▶ _TASK TO COMPLETE_
Copy every line of the records below word for word, leaving out the pictures.

▶ _RECORDS FOR THE EXERCISE_
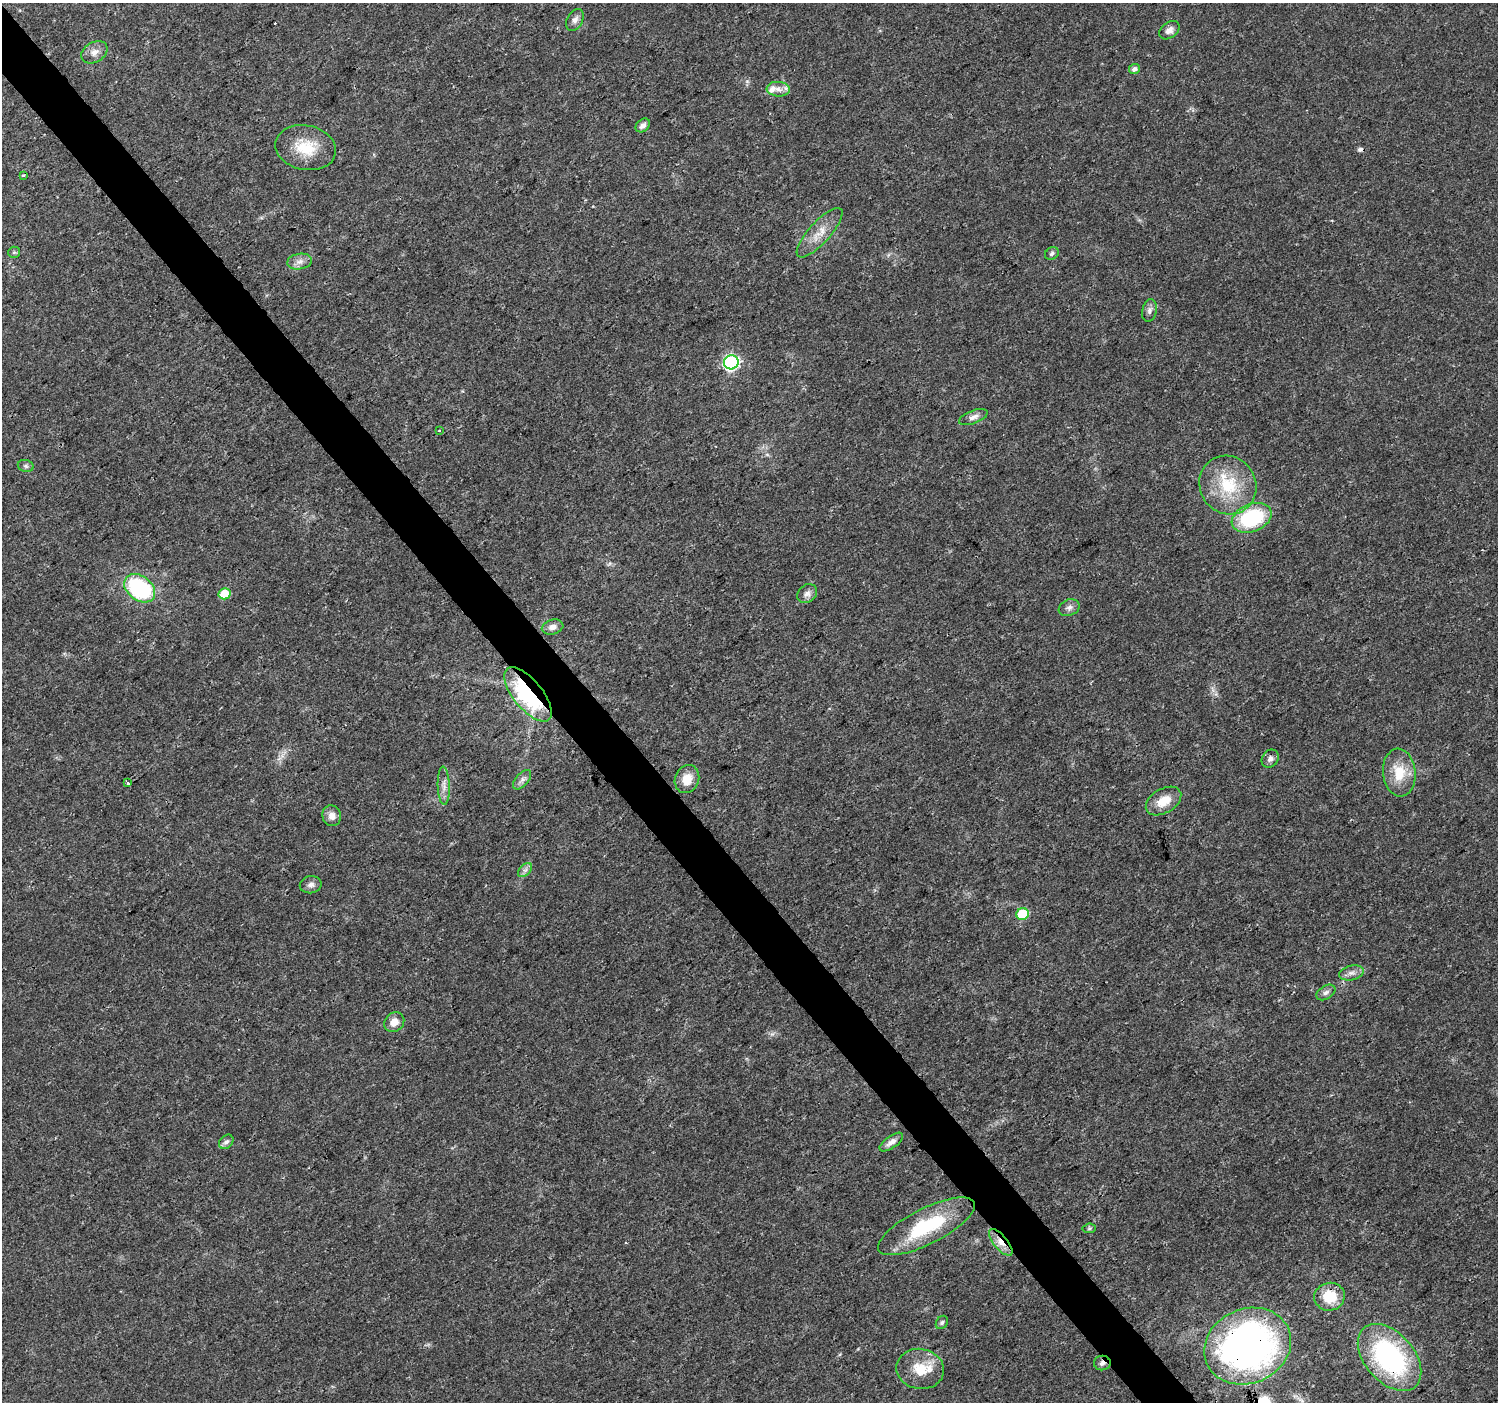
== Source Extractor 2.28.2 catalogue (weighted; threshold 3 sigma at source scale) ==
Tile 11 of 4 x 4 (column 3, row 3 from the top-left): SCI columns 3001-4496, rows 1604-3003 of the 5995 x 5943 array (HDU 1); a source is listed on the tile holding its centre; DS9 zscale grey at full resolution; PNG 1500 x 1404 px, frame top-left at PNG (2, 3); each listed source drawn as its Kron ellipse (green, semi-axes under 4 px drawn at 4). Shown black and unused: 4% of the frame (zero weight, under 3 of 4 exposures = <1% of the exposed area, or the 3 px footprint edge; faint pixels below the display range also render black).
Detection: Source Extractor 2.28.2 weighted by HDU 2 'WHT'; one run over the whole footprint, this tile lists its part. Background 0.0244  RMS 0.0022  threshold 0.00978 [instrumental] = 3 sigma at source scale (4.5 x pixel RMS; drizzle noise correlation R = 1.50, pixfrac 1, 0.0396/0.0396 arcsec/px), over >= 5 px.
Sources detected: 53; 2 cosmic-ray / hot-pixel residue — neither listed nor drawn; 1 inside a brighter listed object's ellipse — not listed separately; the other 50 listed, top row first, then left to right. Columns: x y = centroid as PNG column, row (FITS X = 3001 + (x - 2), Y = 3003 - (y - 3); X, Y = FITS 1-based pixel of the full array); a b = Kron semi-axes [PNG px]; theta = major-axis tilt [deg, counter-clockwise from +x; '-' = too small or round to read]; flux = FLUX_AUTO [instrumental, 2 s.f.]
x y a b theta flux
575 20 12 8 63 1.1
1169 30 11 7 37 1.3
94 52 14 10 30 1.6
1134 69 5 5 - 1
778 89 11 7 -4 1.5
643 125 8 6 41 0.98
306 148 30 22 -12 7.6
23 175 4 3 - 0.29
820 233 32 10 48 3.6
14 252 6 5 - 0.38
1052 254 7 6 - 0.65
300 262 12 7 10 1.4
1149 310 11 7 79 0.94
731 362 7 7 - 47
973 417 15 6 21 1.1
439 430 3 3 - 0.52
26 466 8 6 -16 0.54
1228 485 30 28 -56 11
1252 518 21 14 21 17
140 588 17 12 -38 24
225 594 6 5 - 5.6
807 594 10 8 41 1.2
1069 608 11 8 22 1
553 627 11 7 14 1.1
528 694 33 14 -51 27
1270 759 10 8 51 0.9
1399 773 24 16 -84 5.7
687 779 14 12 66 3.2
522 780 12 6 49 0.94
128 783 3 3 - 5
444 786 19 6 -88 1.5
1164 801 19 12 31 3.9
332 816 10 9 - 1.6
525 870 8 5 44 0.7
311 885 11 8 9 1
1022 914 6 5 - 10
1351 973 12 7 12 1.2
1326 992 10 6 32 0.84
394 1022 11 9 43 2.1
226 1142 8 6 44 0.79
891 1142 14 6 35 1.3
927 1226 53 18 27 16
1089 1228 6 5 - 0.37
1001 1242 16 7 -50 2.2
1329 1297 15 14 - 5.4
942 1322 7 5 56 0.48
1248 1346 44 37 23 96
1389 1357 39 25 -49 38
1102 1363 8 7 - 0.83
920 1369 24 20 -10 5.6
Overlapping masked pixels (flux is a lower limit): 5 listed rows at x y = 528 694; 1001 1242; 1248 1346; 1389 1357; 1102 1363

▶ _WORKED ANSWER_
== Source Extractor 2.28.2 catalogue (weighted; threshold 3 sigma at source scale) ==
Tile 11 of 4 x 4 (column 3, row 3 from the top-left): SCI columns 3001-4496, rows 1604-3003 of the 5995 x 5943 array (HDU 1); a source is listed on the tile holding its centre; DS9 zscale grey at full resolution; PNG 1500 x 1404 px, frame top-left at PNG (2, 3); each listed source drawn as its Kron ellipse (green, semi-axes under 4 px drawn at 4). Shown black and unused: 4% of the frame (zero weight, under 3 of 4 exposures = <1% of the exposed area, or the 3 px footprint edge; faint pixels below the display range also render black).
Detection: Source Extractor 2.28.2 weighted by HDU 2 'WHT'; one run over the whole footprint, this tile lists its part. Background 0.0244  RMS 0.0022  threshold 0.00978 [instrumental] = 3 sigma at source scale (4.5 x pixel RMS; drizzle noise correlation R = 1.50, pixfrac 1, 0.0396/0.0396 arcsec/px), over >= 5 px.
Sources detected: 53; 2 cosmic-ray / hot-pixel residue — neither listed nor drawn; 1 inside a brighter listed object's ellipse — not listed separately; the other 50 listed, top row first, then left to right. Columns: x y = centroid as PNG column, row (FITS X = 3001 + (x - 2), Y = 3003 - (y - 3); X, Y = FITS 1-based pixel of the full array); a b = Kron semi-axes [PNG px]; theta = major-axis tilt [deg, counter-clockwise from +x; '-' = too small or round to read]; flux = FLUX_AUTO [instrumental, 2 s.f.]
x y a b theta flux
575 20 12 8 63 1.1
1169 30 11 7 37 1.3
94 52 14 10 30 1.6
1134 69 5 5 - 1
778 89 11 7 -4 1.5
643 125 8 6 41 0.98
306 148 30 22 -12 7.6
23 175 4 3 - 0.29
820 233 32 10 48 3.6
14 252 6 5 - 0.38
1052 254 7 6 - 0.65
300 262 12 7 10 1.4
1149 310 11 7 79 0.94
731 362 7 7 - 47
973 417 15 6 21 1.1
439 430 3 3 - 0.52
26 466 8 6 -16 0.54
1228 485 30 28 -56 11
1252 518 21 14 21 17
140 588 17 12 -38 24
225 594 6 5 - 5.6
807 594 10 8 41 1.2
1069 608 11 8 22 1
553 627 11 7 14 1.1
528 694 33 14 -51 27
1270 759 10 8 51 0.9
1399 773 24 16 -84 5.7
687 779 14 12 66 3.2
522 780 12 6 49 0.94
128 783 3 3 - 5
444 786 19 6 -88 1.5
1164 801 19 12 31 3.9
332 816 10 9 - 1.6
525 870 8 5 44 0.7
311 885 11 8 9 1
1022 914 6 5 - 10
1351 973 12 7 12 1.2
1326 992 10 6 32 0.84
394 1022 11 9 43 2.1
226 1142 8 6 44 0.79
891 1142 14 6 35 1.3
927 1226 53 18 27 16
1089 1228 6 5 - 0.37
1001 1242 16 7 -50 2.2
1329 1297 15 14 - 5.4
942 1322 7 5 56 0.48
1248 1346 44 37 23 96
1389 1357 39 25 -49 38
1102 1363 8 7 - 0.83
920 1369 24 20 -10 5.6
Overlapping masked pixels (flux is a lower limit): 5 listed rows at x y = 528 694; 1001 1242; 1248 1346; 1389 1357; 1102 1363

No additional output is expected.